Если она есть, эта связь, мысленно поправил он себя. Если не шутит злые шутки с памятью внезапно обретшая четкие очертания тень небытия.
Он придвинулся к столу, возвращая внимание настоящему. Еще одно донесение, полученное только сегодня утром, лежало в стороне от «пасьянса» — он еще не мог решить, где место этой карты.
«Сегодня в 5:07 была зарегистрирована и пресечена попытка несанкционированного доступа к центральной базе данных с паролем полевого агента Марка Дюпре.»
Уже есть хоть что-то конкретное. Имя агента и факт несанкционированного доступа. Приказ разыскать этого Марка Дюпре он уже отдал. Настораживало то, что временным назначением неудачливого хакера был Митос. То есть Адам Пирсон. Совпадение?
Он еще раз пробежал взглядом текст сообщения. Включил интерком:
— Дана, соедините меня с информационной службой.
— Да, месье Антуан.
Спустя пару минут она доложила:
— Месье Льюис Кларк на линии.
Лафонтен снял трубку с телефона.
— Добрый день, Льюис.
— Слушаю вас, месье Лафонтен.
— Нет, это я вас слушаю. Каким образом удалось пресечь сегодняшнюю попытку несанкционированного доступа? До сих пор сообщения были не столь победоносными.
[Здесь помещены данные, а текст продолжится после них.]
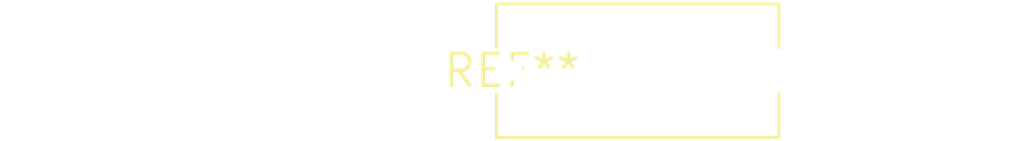
<source format=kicad_pcb>
(kicad_pcb (version 20240108) (generator pcbnew)

  (general
    (thickness 1.6)
  )

  (paper "A4")
  (layers
    (0 "F.Cu" signal)
    (31 "B.Cu" signal)
    (32 "B.Adhes" user "B.Adhesive")
    (33 "F.Adhes" user "F.Adhesive")
    (34 "B.Paste" user)
    (35 "F.Paste" user)
    (36 "B.SilkS" user "B.Silkscreen")
    (37 "F.SilkS" user "F.Silkscreen")
    (38 "B.Mask" user)
    (39 "F.Mask" user)
    (40 "Dwgs.User" user "User.Drawings")
    (41 "Cmts.User" user "User.Comments")
    (42 "Eco1.User" user "User.Eco1")
    (43 "Eco2.User" user "User.Eco2")
    (44 "Edge.Cuts" user)
    (45 "Margin" user)
    (46 "B.CrtYd" user "B.Courtyard")
    (47 "F.CrtYd" user "F.Courtyard")
    (48 "B.Fab" user)
    (49 "F.Fab" user)
    (50 "User.1" user)
    (51 "User.2" user)
    (52 "User.3" user)
    (53 "User.4" user)
    (54 "User.5" user)
    (55 "User.6" user)
    (56 "User.7" user)
    (57 "User.8" user)
    (58 "User.9" user)
  )

  (setup
    (pad_to_mask_clearance 0)
    (pcbplotparams
      (layerselection 0x00010fc_ffffffff)
      (plot_on_all_layers_selection 0x0000000_00000000)
      (disableapertmacros false)
      (usegerberextensions false)
      (usegerberattributes false)
      (usegerberadvancedattributes false)
      (creategerberjobfile false)
      (dashed_line_dash_ratio 12.000000)
      (dashed_line_gap_ratio 3.000000)
      (svgprecision 4)
      (plotframeref false)
      (viasonmask false)
      (mode 1)
      (useauxorigin false)
      (hpglpennumber 1)
      (hpglpenspeed 20)
      (hpglpendiameter 15.000000)
      (dxfpolygonmode false)
      (dxfimperialunits false)
      (dxfusepcbnewfont false)
      (psnegative false)
      (psa4output false)
      (plotreference false)
      (plotvalue false)
      (plotinvisibletext false)
      (sketchpadsonfab false)
      (subtractmaskfromsilk false)
      (outputformat 1)
      (mirror false)
      (drillshape 1)
      (scaleselection 1)
      (outputdirectory "")
    )
  )

  (net 0 "")

  (footprint "C_Rect_L11.0mm_W5.1mm_P10.00mm_MKT" (layer "F.Cu") (at 0 0))

)

</source>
— Предупреждение, месье Лафонтен.
— От кого?
— От Джозефа Доусона.
— Оч-чень хорошо… О чем именно было предупреждение?
— О возможной фальсификации Хроники Шарля Буто.
— Хорошо. Спасибо.
Он выключил связь и снова посмотрел на лист с донесением.
Выводить Доусона из игры определенно было бы глупостью космического масштаба. Он не ясновидящий, и Хроник всех наизусть не знает, но как-то смог заподозрить фальсификацию. Кто, как не друзья-Бессмертные, поведали ему подробности биографии Шарля, которым он сам никогда не занимался? Можно говорить что угодно, о нарушении Устава и тому подобных безобразиях, но отказываться от доступа к такой информации!
*
…Сегодняшний вечер ему предстояло провести в компании Роше. Профессор не приглашал его в клинику, приезжал сам, и сегодня был как раз такой день.
Осмотр получился долгим и дотошным; лежа в постели, Лафонтен наблюдал, как Роше записывает результаты — это был хороший повод смотреть в нужную сторону. Стол был справа от кровати, а налево лучше было не оглядываться. Хотя капельницы доставляли ему не столько неприятных ощущений, как шприцы. А может, это Роше распорядился добавлять в раствор какой-нибудь транквилизатор.